§ **DESCRIPTION OF THE TASK**
Copy every one of the records below line for line, with each field name and value unchanged.

§ **ENTRIES SUPPLIED**
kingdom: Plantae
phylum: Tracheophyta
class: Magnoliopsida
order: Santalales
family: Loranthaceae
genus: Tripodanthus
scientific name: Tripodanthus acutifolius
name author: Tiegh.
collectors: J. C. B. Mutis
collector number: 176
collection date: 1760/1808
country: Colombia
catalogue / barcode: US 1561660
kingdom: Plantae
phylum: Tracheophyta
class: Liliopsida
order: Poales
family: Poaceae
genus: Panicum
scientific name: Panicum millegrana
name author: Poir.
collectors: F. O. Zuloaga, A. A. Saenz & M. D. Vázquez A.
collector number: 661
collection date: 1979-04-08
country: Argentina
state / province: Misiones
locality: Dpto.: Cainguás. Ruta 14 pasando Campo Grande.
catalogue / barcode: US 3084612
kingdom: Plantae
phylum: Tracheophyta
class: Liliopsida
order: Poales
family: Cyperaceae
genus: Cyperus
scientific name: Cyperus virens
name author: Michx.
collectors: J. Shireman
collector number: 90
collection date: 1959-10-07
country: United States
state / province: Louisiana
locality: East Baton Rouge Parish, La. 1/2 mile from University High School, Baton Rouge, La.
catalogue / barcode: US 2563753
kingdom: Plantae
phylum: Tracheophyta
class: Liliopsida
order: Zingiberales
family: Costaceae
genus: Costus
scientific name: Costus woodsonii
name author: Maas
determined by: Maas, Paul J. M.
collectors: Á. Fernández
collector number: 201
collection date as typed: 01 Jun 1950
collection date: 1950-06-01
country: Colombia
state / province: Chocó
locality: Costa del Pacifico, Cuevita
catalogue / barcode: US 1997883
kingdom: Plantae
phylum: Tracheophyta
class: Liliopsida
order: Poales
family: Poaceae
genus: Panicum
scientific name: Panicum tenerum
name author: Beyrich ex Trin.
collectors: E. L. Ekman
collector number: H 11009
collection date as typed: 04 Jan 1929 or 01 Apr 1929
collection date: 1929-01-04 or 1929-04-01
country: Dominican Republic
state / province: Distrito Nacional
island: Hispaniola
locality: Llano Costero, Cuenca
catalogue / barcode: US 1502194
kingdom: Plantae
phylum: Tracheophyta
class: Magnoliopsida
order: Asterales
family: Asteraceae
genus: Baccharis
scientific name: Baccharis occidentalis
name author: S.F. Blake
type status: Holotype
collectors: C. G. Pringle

§ **FINAL RESULT**
kingdom: Plantae
phylum: Tracheophyta
class: Magnoliopsida
order: Santalales
family: Loranthaceae
genus: Tripodanthus
scientific name: Tripodanthus acutifolius
name author: Tiegh.
collectors: J. C. B. Mutis
collector number: 176
collection date: 1760/1808
country: Colombia
catalogue / barcode: US 1561660
kingdom: Plantae
phylum: Tracheophyta
class: Liliopsida
order: Poales
family: Poaceae
genus: Panicum
scientific name: Panicum millegrana
name author: Poir.
collectors: F. O. Zuloaga, A. A. Saenz & M. D. Vázquez A.
collector number: 661
collection date: 1979-04-08
country: Argentina
state / province: Misiones
locality: Dpto.: Cainguás. Ruta 14 pasando Campo Grande.
catalogue / barcode: US 3084612
kingdom: Plantae
phylum: Tracheophyta
class: Liliopsida
order: Poales
family: Cyperaceae
genus: Cyperus
scientific name: Cyperus virens
name author: Michx.
collectors: J. Shireman
collector number: 90
collection date: 1959-10-07
country: United States
state / province: Louisiana
locality: East Baton Rouge Parish, La. 1/2 mile from University High School, Baton Rouge, La.
catalogue / barcode: US 2563753
kingdom: Plantae
phylum: Tracheophyta
class: Liliopsida
order: Zingiberales
family: Costaceae
genus: Costus
scientific name: Costus woodsonii
name author: Maas
determined by: Maas, Paul J. M.
collectors: Á. Fernández
collector number: 201
collection date as typed: 01 Jun 1950
collection date: 1950-06-01
country: Colombia
state / province: Chocó
locality: Costa del Pacifico, Cuevita
catalogue / barcode: US 1997883
kingdom: Plantae
phylum: Tracheophyta
class: Liliopsida
order: Poales
family: Poaceae
genus: Panicum
scientific name: Panicum tenerum
name author: Beyrich ex Trin.
collectors: E. L. Ekman
collector number: H 11009
collection date as typed: 04 Jan 1929 or 01 Apr 1929
collection date: 1929-01-04 or 1929-04-01
country: Dominican Republic
state / province: Distrito Nacional
island: Hispaniola
locality: Llano Costero, Cuenca
catalogue / barcode: US 1502194
kingdom: Plantae
phylum: Tracheophyta
class: Magnoliopsida
order: Asterales
family: Asteraceae
genus: Baccharis
scientific name: Baccharis occidentalis
name author: S.F. Blake
type status: Holotype
collectors: C. G. Pringle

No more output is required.